Renewable electricity generation in the U.S. continues to grow, stimulated by favorable public policies and falling costs for renewables. However, the transition to a low-carbon electricity grid will not happen overnight. We are in the midst of a multi-decade transition toward a cleaner grid. During this transition, fossil fuel electricity generators will operate alongside wind farms and fleets of solar photovoltaic panels. A key challenge in this transition is intermittency of renewables – generation from wind turbines and solar panels can be highly variable, with weather-driven fluctuations that may be difficult to forecast. As penetration of intermittent renewables increases, conventional generators must startup and shut-down more frequently to offset fluctuations in renewable generation.

In a recent IJIO publication, Market Dynamics and Investment in the Electricity Sector, Joseph Cullen and Stanley Reynolds develop and analyze a dynamic competition model of investment incentives and operation costs when conventional and renewable electricity generators co-exist.
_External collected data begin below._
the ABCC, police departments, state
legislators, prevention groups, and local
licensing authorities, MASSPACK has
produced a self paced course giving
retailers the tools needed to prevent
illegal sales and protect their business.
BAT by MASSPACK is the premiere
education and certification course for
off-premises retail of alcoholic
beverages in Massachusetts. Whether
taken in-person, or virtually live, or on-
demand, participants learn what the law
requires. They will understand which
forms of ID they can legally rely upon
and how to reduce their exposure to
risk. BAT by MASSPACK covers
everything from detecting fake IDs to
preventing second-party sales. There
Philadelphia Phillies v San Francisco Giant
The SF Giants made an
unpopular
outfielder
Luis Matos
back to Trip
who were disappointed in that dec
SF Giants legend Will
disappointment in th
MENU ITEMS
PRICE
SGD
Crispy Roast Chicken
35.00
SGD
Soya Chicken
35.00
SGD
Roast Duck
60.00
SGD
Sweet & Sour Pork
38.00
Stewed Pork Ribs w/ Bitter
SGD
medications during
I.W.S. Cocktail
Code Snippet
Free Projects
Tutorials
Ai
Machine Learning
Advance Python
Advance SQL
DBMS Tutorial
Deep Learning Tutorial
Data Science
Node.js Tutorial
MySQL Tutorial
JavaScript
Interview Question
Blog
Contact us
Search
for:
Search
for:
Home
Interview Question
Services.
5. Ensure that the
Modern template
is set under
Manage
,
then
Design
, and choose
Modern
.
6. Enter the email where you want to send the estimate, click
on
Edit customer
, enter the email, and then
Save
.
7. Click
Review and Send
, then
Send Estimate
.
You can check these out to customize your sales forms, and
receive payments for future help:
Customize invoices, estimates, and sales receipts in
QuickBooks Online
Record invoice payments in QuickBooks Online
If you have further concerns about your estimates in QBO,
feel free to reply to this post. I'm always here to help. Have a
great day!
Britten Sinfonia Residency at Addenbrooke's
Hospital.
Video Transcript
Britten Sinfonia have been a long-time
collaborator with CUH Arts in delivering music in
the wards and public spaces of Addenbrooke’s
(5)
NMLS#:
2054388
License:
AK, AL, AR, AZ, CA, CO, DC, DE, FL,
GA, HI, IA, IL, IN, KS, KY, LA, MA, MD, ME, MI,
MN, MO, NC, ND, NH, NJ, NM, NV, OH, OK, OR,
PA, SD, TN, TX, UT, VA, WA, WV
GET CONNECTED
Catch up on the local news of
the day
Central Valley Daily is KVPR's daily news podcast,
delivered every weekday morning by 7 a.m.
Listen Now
A key innovation of their analysis is incorporation of output change costs (called ramping costs) for natural gas generators. Incorporation of ramping costs leads to significant changes in predicted volatility of wholesale energy prices, profits of conventional generators, and investment incentives for conventional generators.

Data from the Electric Reliability Council of Texas system is used to estimate and parametrize the model. Texas has the highest wind turbine capacity of all U.S. states and has experienced rapid recent growth in solar panel capacity. The parameterized model is the basis for counterfactual policy experiments that evaluate the impact of renewable investment subsidies and carbon taxes. The policy experiments are designed to achieve CO2 reduction targets of 20%, 40%, and 60%, relative to a baseline case. The cost of achieving a 60% CO2 reduction under a carbon tax is estimated to be $1.1 billion/year, versus $1.4 billion/year under a renewable investment subsidy; a $300 million/year gap in CO2 reduction cost between the two policies. These costs should be weighed against climate benefits of reduced CO2 emissions.
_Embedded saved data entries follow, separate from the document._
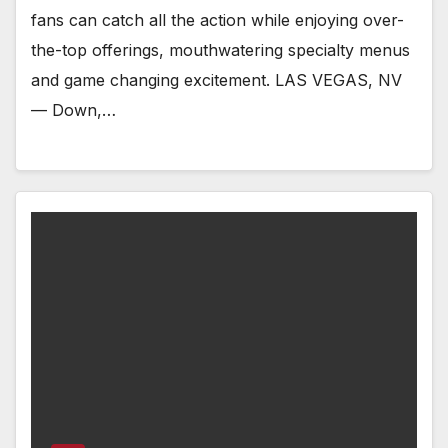
fans can catch all the action while enjoying over-
the-top offerings, mouthwatering specialty menus
and game changing excitement. LAS VEGAS, NV
— Down,…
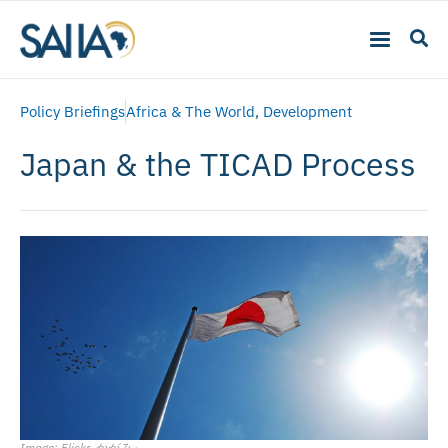
Policy Briefings
Africa & The World
,
Development
Japan & the TICAD Process
Image: Flickr, かがみ～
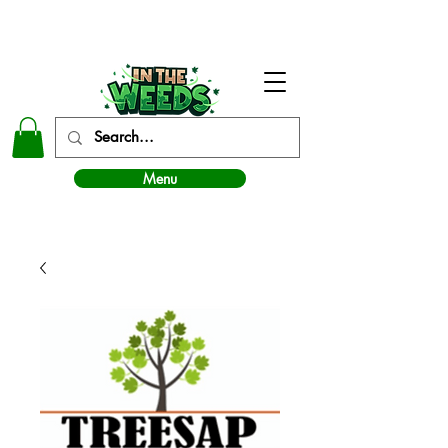
In The Weeds - Best Dispensary in Norman Ok
Menu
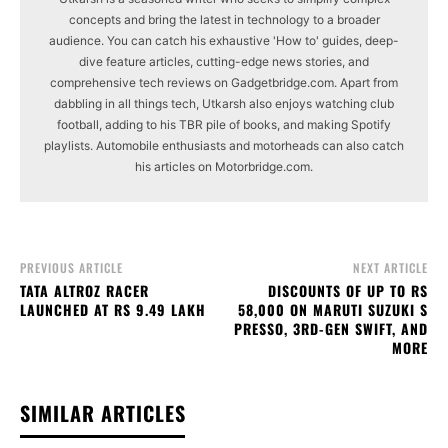
concepts and bring the latest in technology to a broader
audience. You can catch his exhaustive 'How to' guides, deep-
dive feature articles, cutting-edge news stories, and
comprehensive tech reviews on Gadgetbridge.com. Apart from
dabbling in all things tech, Utkarsh also enjoys watching club
football, adding to his TBR pile of books, and making Spotify
playlists. Automobile enthusiasts and motorheads can also catch
his articles on Motorbridge.com.
PREVIOUS ARTICLE
NEXT ARTICLE
TATA ALTROZ RACER
DISCOUNTS OF UP TO RS
LAUNCHED AT RS 9.49 LAKH
58,000 ON MARUTI SUZUKI S
PRESSO, 3RD-GEN SWIFT, AND
MORE
SIMILAR ARTICLES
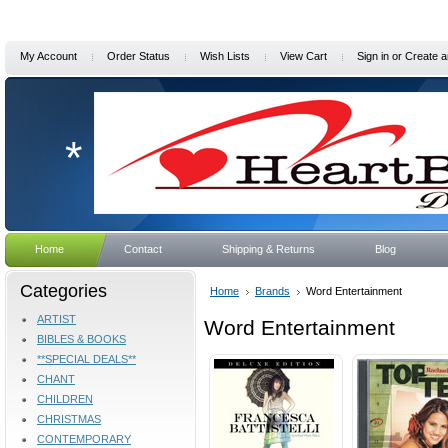
My Account
Order Status
Wish Lists
View Cart
Sign in
or
Create a
*
Home
Contact
Shipping & Returns
Blog
Categories
Home
Brands
Word Entertainment
ARTIST
Word Entertainment
BIBLES & BOOKS
**SPECIAL DEALS**
CHANT
CHILDREN
CHRISTMAS
CONTEMPORARY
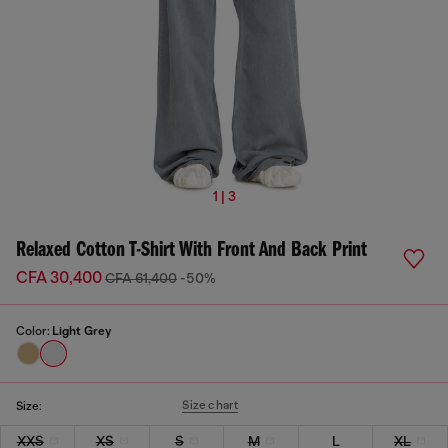
1 | 3
Relaxed Cotton T-Shirt With Front And Back Print
CFA 30,400
CFA 61,400
-50%
Color:
Light Grey
Size chart
Size:
XXS
XS
S
M
L
XL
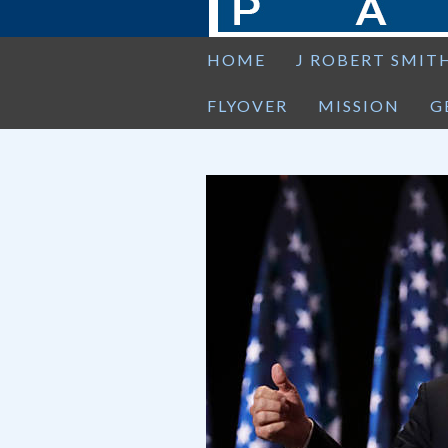
HOME
J ROBERT SMIT
FLYOVER
MISSION
G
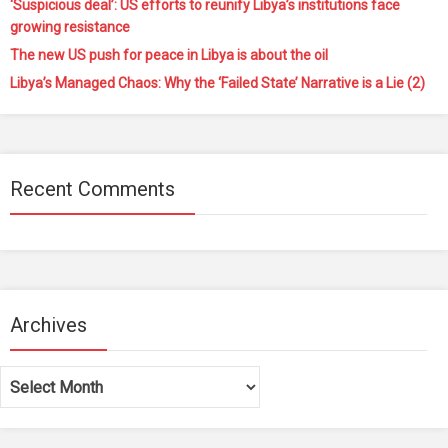
‘Suspicious deal’: US efforts to reunify Libya’s institutions face
growing resistance
The new US push for peace in Libya is about the oil
Libya’s Managed Chaos: Why the ‘Failed State’ Narrative is a Lie (2)
Recent Comments
Archives
Archives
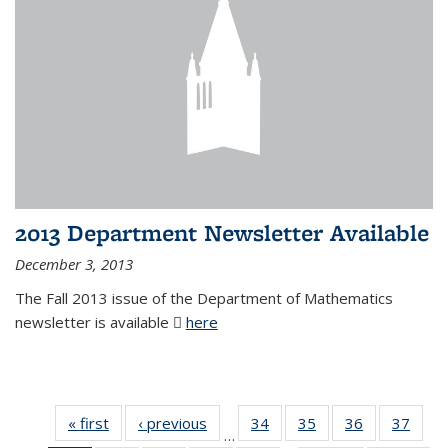
2013 Department Newsletter Available
December 3, 2013
The Fall 2013 issue of the Department of Mathematics
newsletter is available
here
(PDF file)
« first
News
‹ previous
News
34
of 49
35
of 49
36
of 49
37
of 49
…
News
News
News
New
A common alternative approach for evaluating environmental policies in the electricity sector is to use a merit order model. Under merit order, electricity generators are dispatched in ascending order of their marginal generation cost. Cullen and Reynolds show that their dynamic competition model yields dramatically different results than a merit order model. Wholesale electricity prices are predicted to be more volatile with the dynamic competition model compared to the merit order model. In addition, the dynamic competition model predicts much more costly CO2 reduction compared to the merit order model. For example, 60% CO2 reduction under a carbon tax and a renewable investment subsidy are predicted to be 40% more costly with a dynamic competition model compared to a merit order model. This in turn implies a smaller predicted gap between CO2 reduction costs for carbon tax and investment subsidy policies under a merit order model (a $209 million/year gap for the merit order model versus a $300 million/year gap for the dynamic model).
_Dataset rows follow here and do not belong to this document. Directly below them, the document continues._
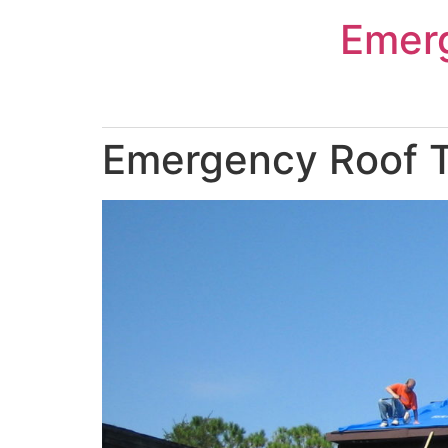
Skip
Emer
to
content
Emergency Roof T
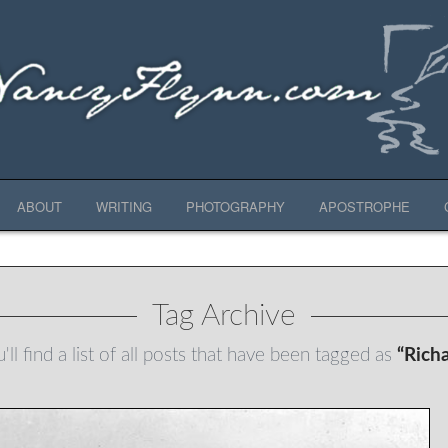
ABOUT
WRITING
PHOTOGRAPHY
APOSTROPHE
Tag Archive
ll find a list of all posts that have been tagged as
“Rich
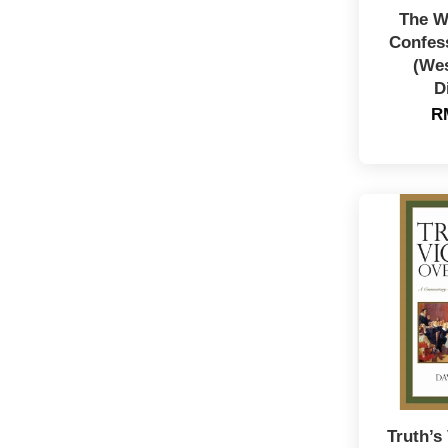
The W
Confess
(We
D
R
Truth’s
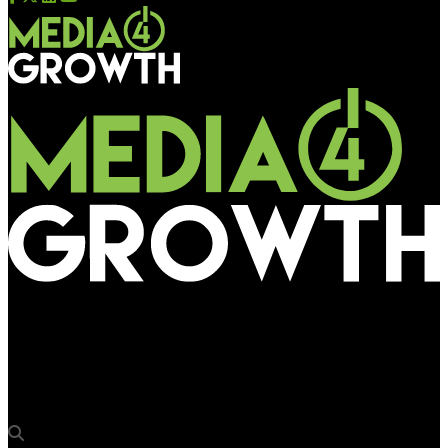
Media4Growth
Red Bull excites youth for world’s biggest breakdance
competition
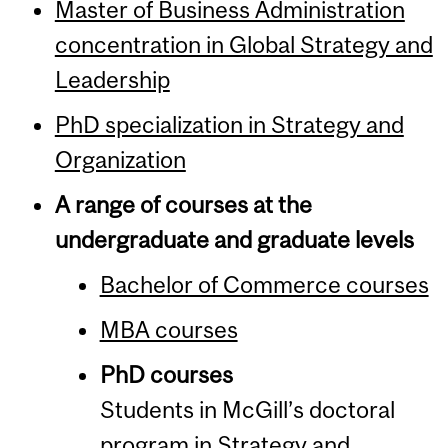
Master of Business Administration
concentration in Global Strategy and
Leadership
PhD specialization in Strategy and
Organization
A range of courses at the
undergraduate and graduate levels
Bachelor of Commerce courses
MBA courses
PhD courses
Students in McGill’s doctoral
program in Strategy and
Why are policies more costly in the dynamic model than in the merit order model? Several forces are at work. Wind turbines are most productive at night and solar panels are most productive mid-day. There are lower equilibrium energy prices and more renewable curtailment for these hours in the dynamic model compared to the merit order model. As renewable penetration increases, combined cycle units have more frequent ramps, leading to higher ramping costs in the dynamic model. More frequent ramping of combined cycle units changes investment, shifting the plant mix toward units with high operating costs and away from lower cost combined cycle units in the dynamic model.